The aircraft was reduced to shrapnel. Over one million pieces of it would later be recovered.
WATCH: In the midst of the chaos of the Swiss Flight 111 flight crashing 20 years ago, many residents stepped up to assist first responders, who were forced to tackle the ordeal head on. Jeremy Keefe has more.
But just hours after the crash, Richardson and others, better suited to pulling fish from the water than anything else, were soon removing far more disturbing things from the sea.
“We were pulling in body parts,” he explained.
“The first thing we brought aboard was a man’s thigh and we had nothing to put it in so we put it in a fire bucket.”
“We had to walk by that, you know, until they came around and gave us bags.”
Now 20 years later Richardson has relocated to Peggy’s Cove.

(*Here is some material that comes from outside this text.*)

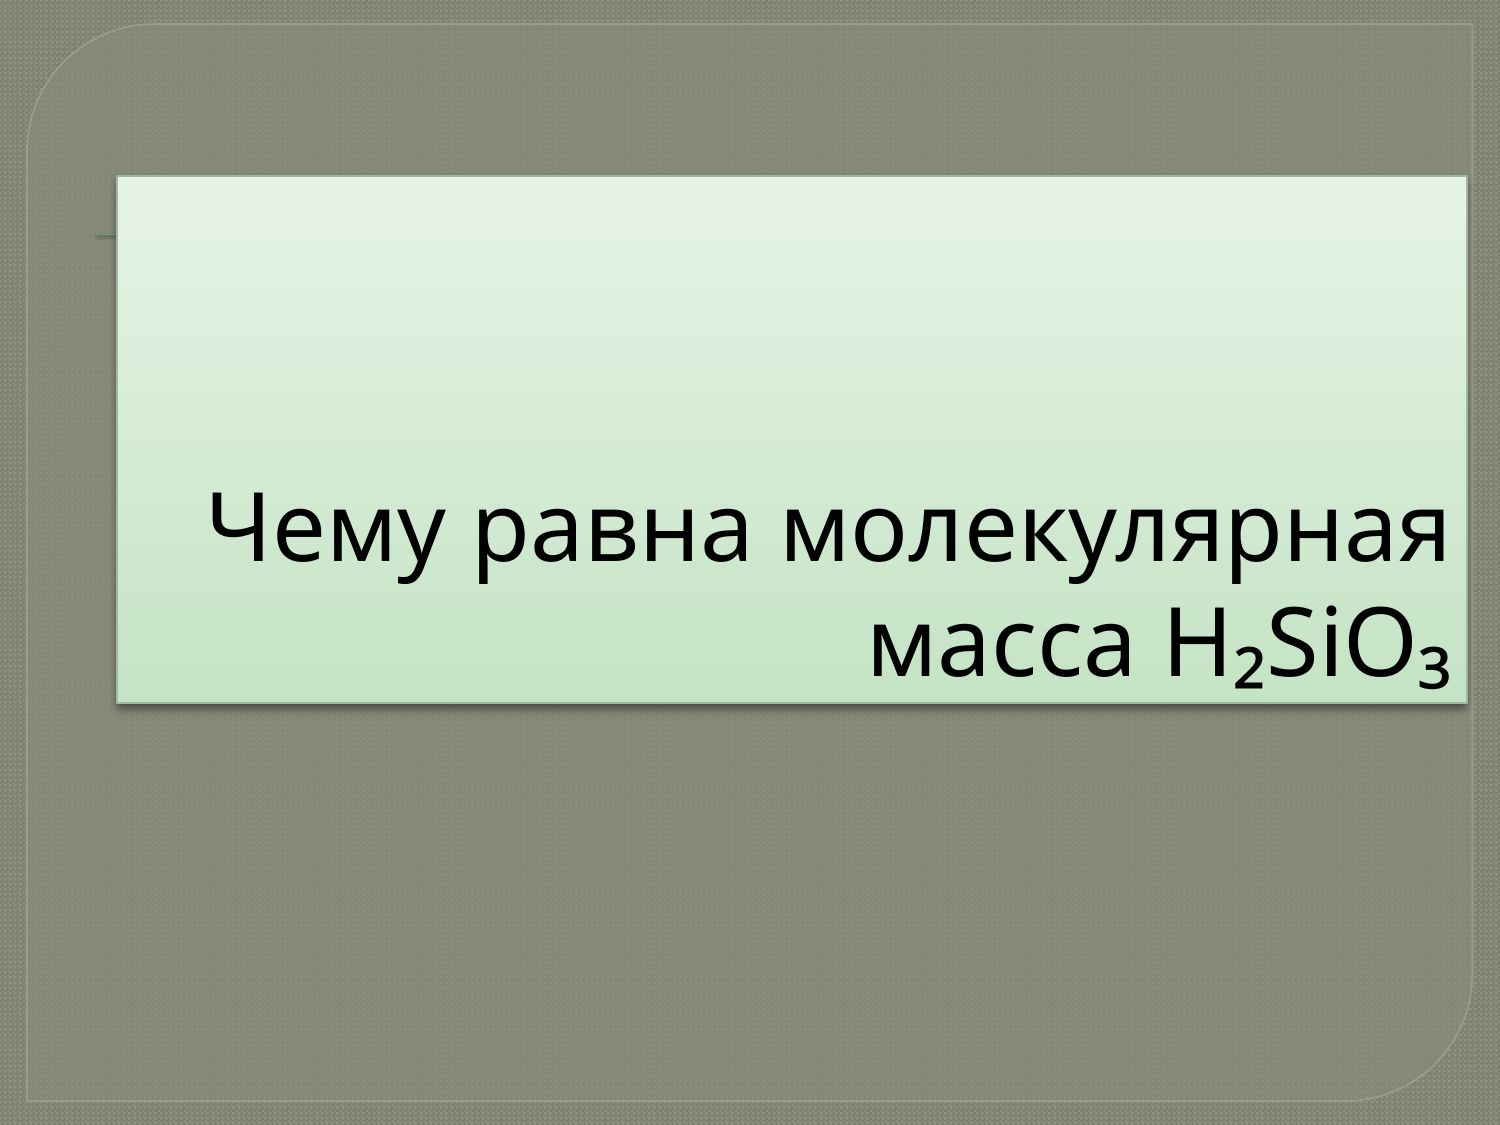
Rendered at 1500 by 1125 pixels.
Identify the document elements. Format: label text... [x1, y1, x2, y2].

The haunting scene of the tragedy is where he makes his living, running a tour boat company, an inn and a food truck.
He is a good ambassador for the village and is kept especially busy during tourist season but the memories of the days following the Swissair disaster are ones he’ll likely never forget.
“It was devastating to see all that,” he said.
“I was talking to a guy who was in the Vietnam War and he said ‘we just ran by that stuff, you guys had to actually pick it up and put it away,’” Richardson explained.
Initially, Richardson said, the authorities asked all small vessels to leave the area before calling them back to the water shortly thereafter to assist with the recovery.
John Campbell owned a whale watching company when the crash occurred and wasted little time before attempting to help in any way possible.
“The four of us headed out probably about a half hour after we heard about it,” he explained.
“Which I think was less than an hour after it happened.”
WATCH: Vic Gerden on the investigation into SwissAir Flight 111
Almost immediately Campbell was told by the RCMP they would be commandeering his boat, which they did for the next five days.
As the owner of The Sou’Wester, the restaurant located in the parking lot overlooking the lighthouse, Campbell was needed much more on land.
“They had a command centre, they were setting that up,” Campbell explained of what his restaurant was transformed into for the following week. “Helicopter pads all on the property here so I stayed in and helped co-ordinate the boat and the restaurant.”
“It was co-ordination of whatever they asked,” he recalled.
“At one point they needed phone lines, fax machines, the communication of where people could set things up.”
Within a day of the crash, Campbell remembers families of the victims arriving.
He helped in locating places they could stay at the time but it wasn’t until years later that he was able to do something for them that he himself found a great sense of relief in.
“I was hired by the insurance company of Swissair to take family members out to spread ashes,” he said of excursions he went on for two years following the incident.”
“It was almost therapeutic, to be honest,” he said. “It was very rewarding and I was glad to be part of that.”